In the Danish Central Graben, the Lower Cretaceous reservoir contains significant in-place oil volumes. This formation historically has posed a real challenge to develop because of the extremely low permeability. The low permeability is compounded by the fact that the formation is soft, highly heterogeneous, and can have significant clay content in some areas. Although the Lower Cretaceous chalks represent a wide spread play in the central North Sea, there are no producing analogs.

Thicker Lower Cretaceous reservoir sections in the Valdemar field have been successfully proppant fracture stimulated. Acid stimulation is preferred for the thinner sections; however, early attempts at matrix acid stimulation were very disappointing. Recently, the need to re-enter a well for maintenance allowed three zones to be selectively restimulated using improved execution techniques and a more appropriate acid formulation. Production increase following restimulation of this first well was very encouraging and the lessons learned were applied to a second well; this time a newly drilled well completed in the Tyra Lower Cretaceous reservoir.

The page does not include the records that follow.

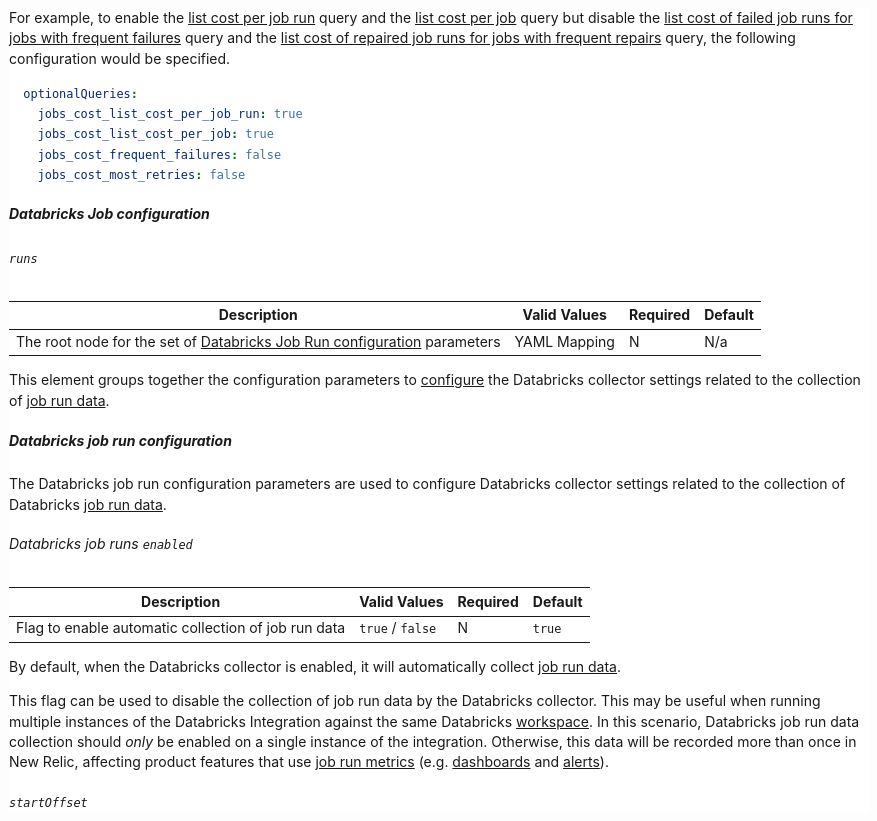 For example, to enable the [list cost per job run](#list-cost-per-job-run) query
and the [list cost per job](#list-cost-per-job) query but disable the
[list cost of failed job runs for jobs with frequent failures](#list-cost-of-failed-job-runs-for-jobs-with-frequent-failures) query
and the [list cost of repaired job runs for jobs with frequent repairs](#list-cost-of-repaired-job-runs-for-jobs-with-frequent-repairs) query,
the following configuration would be specified.

```yaml
  optionalQueries:
    jobs_cost_list_cost_per_job_run: true
    jobs_cost_list_cost_per_job: true
    jobs_cost_frequent_failures: false
    jobs_cost_most_retries: false
```

##### Databricks Job configuration

###### `runs`

| Description | Valid Values | Required | Default |
| --- | --- | --- | --- |
| The root node for the set of [Databricks Job Run configuration](#databricks-job-run-configuration) parameters | YAML Mapping | N | N/a |

This element groups together the configuration parameters to [configure](#databricks-job-run-configuration)
the Databricks collector settings related to the collection of [job run data](#job-run-data).

##### Databricks job run configuration

The Databricks job run configuration parameters are used to configure Databricks
collector settings related to the collection of Databricks [job run data](#job-run-data).

###### Databricks job runs `enabled`

| Description | Valid Values | Required | Default |
| --- | --- | --- | --- |
| Flag to enable automatic collection of job run data | `true` / `false` | N | `true` |

By default, when the Databricks collector is enabled, it will automatically
collect [job run data](#job-run-data).

This flag can be used to disable the collection of job run data by the
Databricks collector. This may be useful when running multiple instances of the
Databricks Integration against the same Databricks [workspace](https://docs.databricks.com/en/getting-started/concepts.html#accounts-and-workspaces).
In this scenario, Databricks job run data collection should _only_ be enabled on
a single instance of the integration. Otherwise, this data will be recorded more
than once in New Relic, affecting product features that use [job run metrics](#job-run-metrics)
(e.g. [dashboards](https://docs.newrelic.com/docs/query-your-data/explore-query-data/dashboards/introduction-dashboards/)
and [alerts](https://docs.newrelic.com/docs/alerts/overview/)).

###### `startOffset`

This paper summarizes the lessons learned, starting with a review of the previous acid stimulations. Wormhole testing with Lower Cretaceous core material provided important insight toward the selection of the most appropriate acid formulation. Computer modeling was used to determine the most effective perforation patterns, based upon variable formation characteristics along the long, horizontal wellbore. Treatment execution and monitoring included diagnostic injection tests and real-time calculations of acid coverage during the limited-entry perforated completions.

The results of these two wells has been very encouraging and has opened up the possibility for continued testing of acid stimulation techniques in both the Valdemar and Tyra Lower Cretaceous reservoirs.